I am also interested in getting an answer to question 4. The documentation specifies that:

Only the most recent change for a given item is included in the change log. Intermediate changes may not be available.

The first sentence reads as a guarantee that only the most recent change for a given item is included in the feed. This would imply that there cannot be more than one change for a given item in the change log, and therefore in a batch of changes (when using ChangeFeedProcessor).

The second sentence reads as an indication that it is highly likely that intermediate changes may not be included in the change feed, and therefore the availability of intermediate changes should not be relied on.

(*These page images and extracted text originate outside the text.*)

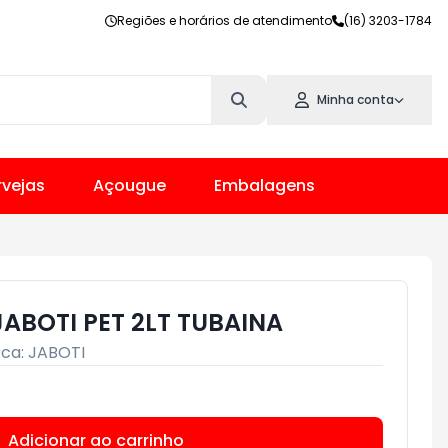
Regiões e horários de atendimento
(16) 3203-1784
Minha conta
vejas
Açougue
Embalagens
ABOTI PET 2LT TUBAINA
ca:
JABOTI
Adicionar ao carrinho
Subtotal:
R$ 0,00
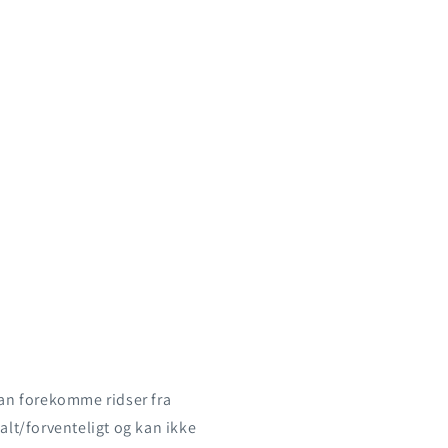
kan forekomme ridser fra
alt/forventeligt og kan ikke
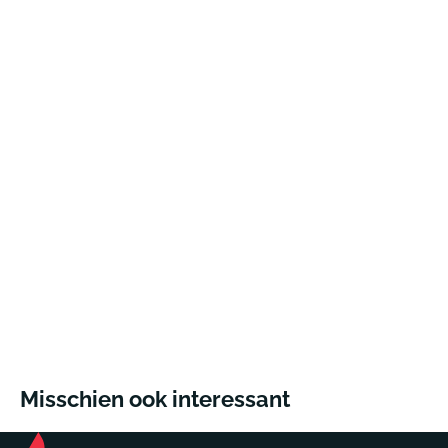
Misschien ook interessant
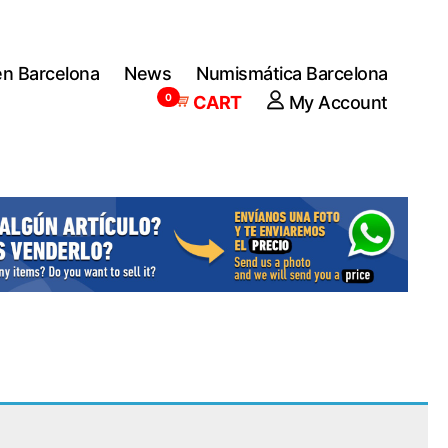
en Barcelona
News
Numismática Barcelona
0
CART
My Account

That distinction can be important for some use-cases. For example, we have a use-case where each document is independent. The order in which changes for different documents are processed is irrelevant, but the order in which changes are processed for a given document is critical. If there is a guarantee that there can only at most be one change for a given item in the change feed, we could leverage that to process changes within a batch of changes in no particular order. However, if it is not a guarantee but a very likely possibility, we need to deal with it.

bartelink commented 4 years ago

@gat-cs I've learned a lot since posting this and can confirm that, as its a continuous running query (there literally is no change log), you are definitely guaranteed to see the final state (plus potentially interim states). You can rely on observing them in the correct order.

It should also be noted that there's a future feature in the works to provide a different mechanism (can't recall where I saw that flagged); such a feature may well offer a change log-like thing, but for now I strongly advise against thinking of the changefeed as such a construct.

Leaving this open as I and others would like official answers too.